Парша вырыл на свежей пашне ямку, куда будто должна стечь кровь жертвы. Циклоп с Хайдаром крепко связали ему руки и ноги и опрокинули на землю. Он корчился, лежа лицом в грязи. На шею ему повесили табличку: «Барашек».
— Не дрыгайся! — хохотал Хайдар.— Придавите его крепко к земле. Мями, держи его голову над ямой! Рейимчик, подай нож!
«Ножом» был кол. Хайдар взял «нож», засучил рукава, помыл руки, подражая мяснику, и стал колом водить туда-сюда по шее Бакы.
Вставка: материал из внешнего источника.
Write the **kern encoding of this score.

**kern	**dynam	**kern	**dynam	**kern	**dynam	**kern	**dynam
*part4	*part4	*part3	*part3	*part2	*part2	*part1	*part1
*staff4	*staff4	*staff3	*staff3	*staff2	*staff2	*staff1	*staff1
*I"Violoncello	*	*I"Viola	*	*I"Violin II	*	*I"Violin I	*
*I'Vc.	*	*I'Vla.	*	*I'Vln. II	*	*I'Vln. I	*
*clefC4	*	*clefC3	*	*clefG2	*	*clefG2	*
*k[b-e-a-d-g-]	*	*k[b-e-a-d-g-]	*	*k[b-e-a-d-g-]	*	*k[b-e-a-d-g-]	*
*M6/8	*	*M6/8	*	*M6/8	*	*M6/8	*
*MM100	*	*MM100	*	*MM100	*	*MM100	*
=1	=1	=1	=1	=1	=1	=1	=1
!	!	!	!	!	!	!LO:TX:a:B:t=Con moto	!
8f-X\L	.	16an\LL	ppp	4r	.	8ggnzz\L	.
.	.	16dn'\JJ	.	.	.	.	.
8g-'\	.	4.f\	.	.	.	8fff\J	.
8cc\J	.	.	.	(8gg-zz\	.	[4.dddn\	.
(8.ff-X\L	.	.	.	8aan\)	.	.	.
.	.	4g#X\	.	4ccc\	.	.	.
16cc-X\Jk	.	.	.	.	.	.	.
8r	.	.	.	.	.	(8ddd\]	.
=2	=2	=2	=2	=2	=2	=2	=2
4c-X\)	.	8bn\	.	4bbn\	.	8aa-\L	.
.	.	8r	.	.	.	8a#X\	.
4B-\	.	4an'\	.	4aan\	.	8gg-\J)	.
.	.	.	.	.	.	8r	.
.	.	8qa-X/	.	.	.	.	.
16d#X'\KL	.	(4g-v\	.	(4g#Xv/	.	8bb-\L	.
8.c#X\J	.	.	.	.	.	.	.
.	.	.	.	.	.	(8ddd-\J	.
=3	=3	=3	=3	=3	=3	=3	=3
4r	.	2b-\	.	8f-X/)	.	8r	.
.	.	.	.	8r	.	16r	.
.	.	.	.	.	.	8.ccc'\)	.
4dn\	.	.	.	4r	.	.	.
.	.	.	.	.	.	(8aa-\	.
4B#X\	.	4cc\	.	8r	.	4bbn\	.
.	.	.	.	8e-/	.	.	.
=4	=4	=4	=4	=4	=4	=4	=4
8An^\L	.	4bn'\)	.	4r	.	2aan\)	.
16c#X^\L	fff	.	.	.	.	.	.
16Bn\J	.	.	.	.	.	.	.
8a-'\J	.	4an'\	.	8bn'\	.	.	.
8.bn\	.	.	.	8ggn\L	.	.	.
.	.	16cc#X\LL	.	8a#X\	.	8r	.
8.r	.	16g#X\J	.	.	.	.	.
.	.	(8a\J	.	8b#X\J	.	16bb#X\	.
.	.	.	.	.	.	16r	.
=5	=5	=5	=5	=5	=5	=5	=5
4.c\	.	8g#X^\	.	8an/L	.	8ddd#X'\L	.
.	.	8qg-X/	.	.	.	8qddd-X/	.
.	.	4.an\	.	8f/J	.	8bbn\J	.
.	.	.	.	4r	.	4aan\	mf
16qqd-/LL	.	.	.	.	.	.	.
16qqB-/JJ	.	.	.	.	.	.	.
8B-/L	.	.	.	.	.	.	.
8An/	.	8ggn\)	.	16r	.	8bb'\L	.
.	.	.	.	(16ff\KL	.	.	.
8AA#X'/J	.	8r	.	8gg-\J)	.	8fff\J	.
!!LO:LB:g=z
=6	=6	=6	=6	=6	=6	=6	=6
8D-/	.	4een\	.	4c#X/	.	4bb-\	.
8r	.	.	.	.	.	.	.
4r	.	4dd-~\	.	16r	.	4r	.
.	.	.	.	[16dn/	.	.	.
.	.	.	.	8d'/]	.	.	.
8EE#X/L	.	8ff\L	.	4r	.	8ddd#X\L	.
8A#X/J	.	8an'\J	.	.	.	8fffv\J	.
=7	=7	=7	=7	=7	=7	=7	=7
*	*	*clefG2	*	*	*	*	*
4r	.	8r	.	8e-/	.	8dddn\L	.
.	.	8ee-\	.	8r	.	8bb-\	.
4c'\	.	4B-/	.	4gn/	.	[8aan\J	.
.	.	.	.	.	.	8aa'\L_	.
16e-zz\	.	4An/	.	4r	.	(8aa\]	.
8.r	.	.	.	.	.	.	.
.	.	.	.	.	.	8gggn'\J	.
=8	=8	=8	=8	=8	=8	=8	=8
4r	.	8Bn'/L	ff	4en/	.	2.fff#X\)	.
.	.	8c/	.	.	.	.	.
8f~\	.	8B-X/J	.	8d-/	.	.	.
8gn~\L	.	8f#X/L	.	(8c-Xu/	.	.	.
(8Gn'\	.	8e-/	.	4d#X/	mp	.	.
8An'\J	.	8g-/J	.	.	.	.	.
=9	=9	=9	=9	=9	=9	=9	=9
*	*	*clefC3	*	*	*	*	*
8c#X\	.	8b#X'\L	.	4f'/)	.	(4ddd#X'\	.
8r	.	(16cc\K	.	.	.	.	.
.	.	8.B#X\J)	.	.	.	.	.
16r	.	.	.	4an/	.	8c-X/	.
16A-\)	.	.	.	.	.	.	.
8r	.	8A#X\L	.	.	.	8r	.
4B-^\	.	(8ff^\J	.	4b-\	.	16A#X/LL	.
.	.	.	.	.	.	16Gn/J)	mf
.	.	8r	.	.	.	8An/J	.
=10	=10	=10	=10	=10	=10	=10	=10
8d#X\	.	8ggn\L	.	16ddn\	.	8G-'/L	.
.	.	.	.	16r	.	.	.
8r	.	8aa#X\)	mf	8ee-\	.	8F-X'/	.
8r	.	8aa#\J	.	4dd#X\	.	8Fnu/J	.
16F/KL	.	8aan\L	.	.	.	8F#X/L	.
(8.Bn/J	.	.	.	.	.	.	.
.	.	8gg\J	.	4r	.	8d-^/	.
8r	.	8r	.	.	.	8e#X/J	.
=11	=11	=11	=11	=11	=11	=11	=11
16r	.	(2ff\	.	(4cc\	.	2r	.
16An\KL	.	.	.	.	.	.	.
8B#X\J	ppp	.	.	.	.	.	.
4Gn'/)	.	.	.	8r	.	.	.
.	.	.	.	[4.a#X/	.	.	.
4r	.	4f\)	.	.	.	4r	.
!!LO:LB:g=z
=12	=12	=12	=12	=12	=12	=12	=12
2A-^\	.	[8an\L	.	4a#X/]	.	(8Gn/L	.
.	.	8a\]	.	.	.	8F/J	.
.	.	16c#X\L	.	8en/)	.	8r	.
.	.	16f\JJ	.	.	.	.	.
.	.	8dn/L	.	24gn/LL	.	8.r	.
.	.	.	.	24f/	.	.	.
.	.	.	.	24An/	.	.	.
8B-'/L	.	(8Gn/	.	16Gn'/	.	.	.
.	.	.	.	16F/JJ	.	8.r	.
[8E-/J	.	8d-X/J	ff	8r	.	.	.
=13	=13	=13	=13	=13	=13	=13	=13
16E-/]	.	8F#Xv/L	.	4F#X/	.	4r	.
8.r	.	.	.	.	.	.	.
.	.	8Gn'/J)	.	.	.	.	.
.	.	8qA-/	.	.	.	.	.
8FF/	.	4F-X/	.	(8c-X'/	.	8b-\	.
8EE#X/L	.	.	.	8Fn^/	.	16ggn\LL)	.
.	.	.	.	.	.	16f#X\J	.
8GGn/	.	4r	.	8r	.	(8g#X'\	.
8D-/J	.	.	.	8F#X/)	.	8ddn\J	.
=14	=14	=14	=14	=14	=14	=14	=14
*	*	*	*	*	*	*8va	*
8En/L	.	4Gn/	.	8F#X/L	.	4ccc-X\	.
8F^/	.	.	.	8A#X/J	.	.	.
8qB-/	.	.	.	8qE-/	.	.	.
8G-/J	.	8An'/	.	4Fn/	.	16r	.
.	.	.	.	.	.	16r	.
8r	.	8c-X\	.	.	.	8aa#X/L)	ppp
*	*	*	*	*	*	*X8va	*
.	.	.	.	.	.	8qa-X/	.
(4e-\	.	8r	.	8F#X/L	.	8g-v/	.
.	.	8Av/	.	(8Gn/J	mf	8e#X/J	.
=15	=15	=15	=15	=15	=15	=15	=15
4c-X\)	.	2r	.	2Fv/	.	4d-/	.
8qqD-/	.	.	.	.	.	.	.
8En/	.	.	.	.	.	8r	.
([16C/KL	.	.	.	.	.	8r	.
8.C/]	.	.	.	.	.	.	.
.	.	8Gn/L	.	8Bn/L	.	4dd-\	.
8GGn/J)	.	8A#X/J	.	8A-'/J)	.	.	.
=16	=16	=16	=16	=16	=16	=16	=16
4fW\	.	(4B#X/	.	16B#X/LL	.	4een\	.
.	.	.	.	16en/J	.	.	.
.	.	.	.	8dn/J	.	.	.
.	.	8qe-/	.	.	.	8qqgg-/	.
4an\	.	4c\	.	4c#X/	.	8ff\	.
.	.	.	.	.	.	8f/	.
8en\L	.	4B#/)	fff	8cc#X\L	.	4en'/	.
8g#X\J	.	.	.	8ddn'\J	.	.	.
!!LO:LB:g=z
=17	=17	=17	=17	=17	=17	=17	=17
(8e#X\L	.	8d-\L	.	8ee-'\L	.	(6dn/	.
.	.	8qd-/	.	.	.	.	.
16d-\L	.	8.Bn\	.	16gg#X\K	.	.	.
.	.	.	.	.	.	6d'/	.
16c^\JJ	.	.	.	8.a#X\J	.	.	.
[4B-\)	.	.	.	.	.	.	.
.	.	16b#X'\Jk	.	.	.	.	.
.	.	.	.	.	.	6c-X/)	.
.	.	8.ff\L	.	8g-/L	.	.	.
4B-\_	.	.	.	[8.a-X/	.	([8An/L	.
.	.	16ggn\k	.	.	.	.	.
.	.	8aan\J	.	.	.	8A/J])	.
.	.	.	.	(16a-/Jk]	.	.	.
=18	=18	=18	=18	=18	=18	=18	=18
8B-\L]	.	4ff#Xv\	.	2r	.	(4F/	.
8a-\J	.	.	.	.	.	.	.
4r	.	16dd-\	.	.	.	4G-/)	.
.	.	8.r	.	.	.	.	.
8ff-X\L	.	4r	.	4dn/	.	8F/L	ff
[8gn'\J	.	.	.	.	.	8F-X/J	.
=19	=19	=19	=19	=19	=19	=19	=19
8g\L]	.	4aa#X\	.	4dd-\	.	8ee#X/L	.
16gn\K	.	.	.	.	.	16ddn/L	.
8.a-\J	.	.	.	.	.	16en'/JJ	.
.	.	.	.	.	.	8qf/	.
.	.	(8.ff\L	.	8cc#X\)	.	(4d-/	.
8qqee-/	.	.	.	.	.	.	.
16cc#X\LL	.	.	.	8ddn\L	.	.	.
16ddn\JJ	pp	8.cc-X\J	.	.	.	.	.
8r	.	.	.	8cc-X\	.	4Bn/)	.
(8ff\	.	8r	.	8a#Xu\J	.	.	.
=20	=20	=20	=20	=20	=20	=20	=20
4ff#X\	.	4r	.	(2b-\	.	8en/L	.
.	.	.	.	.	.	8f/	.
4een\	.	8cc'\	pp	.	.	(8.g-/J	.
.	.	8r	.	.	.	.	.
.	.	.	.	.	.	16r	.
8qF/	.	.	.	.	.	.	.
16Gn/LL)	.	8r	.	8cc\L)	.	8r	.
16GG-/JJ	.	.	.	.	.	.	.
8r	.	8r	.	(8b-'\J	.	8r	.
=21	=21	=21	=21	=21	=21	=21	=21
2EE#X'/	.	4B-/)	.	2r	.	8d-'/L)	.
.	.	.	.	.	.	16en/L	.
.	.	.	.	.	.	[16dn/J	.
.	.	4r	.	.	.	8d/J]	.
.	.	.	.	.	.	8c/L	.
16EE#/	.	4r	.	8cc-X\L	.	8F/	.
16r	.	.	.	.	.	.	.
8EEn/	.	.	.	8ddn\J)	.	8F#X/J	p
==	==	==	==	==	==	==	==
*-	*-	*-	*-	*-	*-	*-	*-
— Эх, нож тупой! Барашек еще жив! — говорил он, хохоча. И все вокруг хохотали.— Позовите собак, пусть вылакают свежую кровь!
Парша и Циклоп, свистнув, позвали своих ребят и кивнули на яму.
— Ну!
Те опустились на четвереньки, изображая собак. Руки и ноги его развязали. Он встал и пошел.
— Куда же ты с отрезанной головой! И опять хохот.
— Не смей дома рассказывать! Только девчонки все рассказывают. А теперь воздвигнем тут памятник, как-никак пролилась кровь. Рейимчик, пиши, как ее..?
— Эпитафию?
— Да, пиши каллиграфическим почерком: «Здесь зарезан барашек по имени Бакы!»
Шум, смех остались позади. Повернув за вал, он направил острие серпа к себе. Ему не хотелось жить. Никакого желания не было жить в таком мире, где такие люди, как Хайдар, и всякое зло, всякие подлости, мерзости. И ничего хорошего. Весь мир окрасился перед глазами его в черный цвет.
— Ты что?
Руку с серпом остановил Парша. Взгляд у него был участливым.
— Ты что, шуток не понимаешь?
Бакы не двигался, уже не испытывая ненависти к ненавистному Парше.
— У него же шутки такие, он же во! Немного того! А ты так серьезно...
И Бакы зарыдал. Из груди поднялось что-то и тяжелым комом подкатило к горлу. Как ни пытался сдержаться, рыдания сотрясали все его хрупкое тело. И этот Парша вдруг показался ему добрым. Почему он не ненавидит его? Неужели он сломлен?
— Не обращай на них внимания! Пойдем лучше покатаемся на лошади. И вообще, не рассказывай об этом дома!
Он все больше заходился в рыдании, не мог успокоиться. Он отошел от Парши, чтоб выплакаться за валом в одиночестве. Неужто доброта бессильна перед злом? Грош цена такой доброте! Надо быть сильным! Надо быть сильным!